Many types of swelling in the body can be considered edema. The body reacts to injury or inflammation by swelling. While some types of edema localize to one part of the body, it also occurs throughout the body. Whenever small blood vessels leak fluid into neighboring tissues, swelling and edema occur.
What Causes Edema?
Edema presents as a typical sign of injury or inflammation. Some of the frequent causes may include:
• Bee or insect stings.
• Muscular injuries such as a sprained ankle.
• Allergic reactions.
• Lack of albumin in the blood.
• Blood clots.
• Congestive heart failure.
Medications that Cause It
Many medications can cause edema. Common medication culprits that cause swelling may include NSAIDS, calcium channel blockers, prednisone and other corticosteroids, pioglitazone and related drugs. However, these medications don’t usually produce edema, or may cause slight swelling in the legs.
What are the Symptoms?
A person may be able to see the swelling in the part of the body experiencing edema. For example, if one’s legs feel heavy and walking causes pain, they may be experiencing it in their legs.

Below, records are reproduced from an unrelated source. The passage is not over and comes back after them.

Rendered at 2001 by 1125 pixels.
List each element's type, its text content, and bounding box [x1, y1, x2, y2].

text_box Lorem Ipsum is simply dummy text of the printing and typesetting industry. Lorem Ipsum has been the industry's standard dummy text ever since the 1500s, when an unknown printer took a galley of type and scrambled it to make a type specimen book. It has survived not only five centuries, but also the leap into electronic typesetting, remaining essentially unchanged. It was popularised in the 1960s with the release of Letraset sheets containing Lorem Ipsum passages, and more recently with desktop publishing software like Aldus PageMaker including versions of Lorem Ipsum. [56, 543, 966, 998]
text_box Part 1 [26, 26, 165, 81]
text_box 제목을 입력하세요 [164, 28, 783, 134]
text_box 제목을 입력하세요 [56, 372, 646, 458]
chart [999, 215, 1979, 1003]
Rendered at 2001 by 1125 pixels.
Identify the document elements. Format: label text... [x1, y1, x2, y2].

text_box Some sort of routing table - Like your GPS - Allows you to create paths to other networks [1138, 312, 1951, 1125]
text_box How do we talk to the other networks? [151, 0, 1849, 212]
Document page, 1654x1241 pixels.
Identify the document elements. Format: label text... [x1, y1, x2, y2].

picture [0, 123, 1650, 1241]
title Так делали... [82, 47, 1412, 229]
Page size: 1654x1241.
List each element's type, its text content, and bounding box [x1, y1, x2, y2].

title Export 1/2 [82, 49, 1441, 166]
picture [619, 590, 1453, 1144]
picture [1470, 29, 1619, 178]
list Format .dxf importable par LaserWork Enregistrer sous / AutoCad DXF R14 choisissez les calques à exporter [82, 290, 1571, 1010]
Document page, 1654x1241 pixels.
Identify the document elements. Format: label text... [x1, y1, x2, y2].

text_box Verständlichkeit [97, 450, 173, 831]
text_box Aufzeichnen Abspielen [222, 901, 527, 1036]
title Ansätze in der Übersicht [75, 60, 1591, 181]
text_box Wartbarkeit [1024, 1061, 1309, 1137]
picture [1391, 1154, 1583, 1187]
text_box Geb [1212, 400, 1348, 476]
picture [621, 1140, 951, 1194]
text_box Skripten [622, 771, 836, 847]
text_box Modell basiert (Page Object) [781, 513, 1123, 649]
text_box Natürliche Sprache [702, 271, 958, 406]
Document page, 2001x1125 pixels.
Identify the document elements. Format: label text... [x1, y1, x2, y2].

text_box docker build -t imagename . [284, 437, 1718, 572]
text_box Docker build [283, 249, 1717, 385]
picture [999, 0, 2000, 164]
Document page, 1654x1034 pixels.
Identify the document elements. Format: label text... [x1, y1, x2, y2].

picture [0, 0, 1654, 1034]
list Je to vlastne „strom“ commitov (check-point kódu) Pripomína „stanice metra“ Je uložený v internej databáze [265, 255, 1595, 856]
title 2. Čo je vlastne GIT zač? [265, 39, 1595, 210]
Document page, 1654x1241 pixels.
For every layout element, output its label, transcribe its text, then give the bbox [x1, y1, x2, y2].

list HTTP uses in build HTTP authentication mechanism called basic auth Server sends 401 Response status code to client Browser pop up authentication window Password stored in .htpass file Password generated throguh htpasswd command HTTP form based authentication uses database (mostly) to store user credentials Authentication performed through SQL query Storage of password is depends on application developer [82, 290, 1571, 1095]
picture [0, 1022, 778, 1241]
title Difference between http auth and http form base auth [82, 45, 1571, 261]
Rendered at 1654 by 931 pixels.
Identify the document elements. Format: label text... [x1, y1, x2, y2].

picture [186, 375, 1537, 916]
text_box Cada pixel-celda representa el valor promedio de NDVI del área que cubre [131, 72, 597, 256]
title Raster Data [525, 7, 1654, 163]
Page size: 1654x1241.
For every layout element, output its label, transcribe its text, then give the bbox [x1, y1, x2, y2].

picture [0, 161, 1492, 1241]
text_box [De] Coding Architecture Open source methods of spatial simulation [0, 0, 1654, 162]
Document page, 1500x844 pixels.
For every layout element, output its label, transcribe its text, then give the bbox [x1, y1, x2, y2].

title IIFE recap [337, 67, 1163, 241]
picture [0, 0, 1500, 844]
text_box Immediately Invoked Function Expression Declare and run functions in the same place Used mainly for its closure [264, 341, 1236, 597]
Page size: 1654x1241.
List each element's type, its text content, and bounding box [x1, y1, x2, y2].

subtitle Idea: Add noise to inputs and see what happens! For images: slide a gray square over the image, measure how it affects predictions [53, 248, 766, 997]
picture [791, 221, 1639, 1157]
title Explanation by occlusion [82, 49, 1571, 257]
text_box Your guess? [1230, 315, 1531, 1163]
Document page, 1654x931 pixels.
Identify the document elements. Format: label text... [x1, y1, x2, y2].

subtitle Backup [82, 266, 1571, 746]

Heart disease causes edema, so a person may be carrying an extra 10 pounds of fluids in each leg. Leg ulcers can be one of the results due to excess fluids reducing blood flow in the legs.
A person suffering from pulmonary edema may feel short of breath and experience lower blood oxygen levels. Other symptoms may include frothy mucus expelled from the lungs with a cough.
How is It Treated?
The first step in treating edema is an accurate diagnosis of the cause of the swelling. Many causes result in a variety of treatments. For instance, edema in the leg may indicate a blood clot.
In this case, using a blood thinner to dissolve the clot will allow for adequate circulation that, in turn, removes the swelling from the leg.
A tumor may cause edema due to obstructed blood flow. If a tumor causes it, the tumor may need to be surgically removed. Blood flow may be increased by reducing the size of the tumor using radiation or chemotherapy.
Edema caused by congestive heart failure may be treated by medication. A health care professional may also advise a congestive heart failure patient to reduce the amount of salt consumed. People with liver disease may also need to limit their salt intake to reduce excess bodily fluids.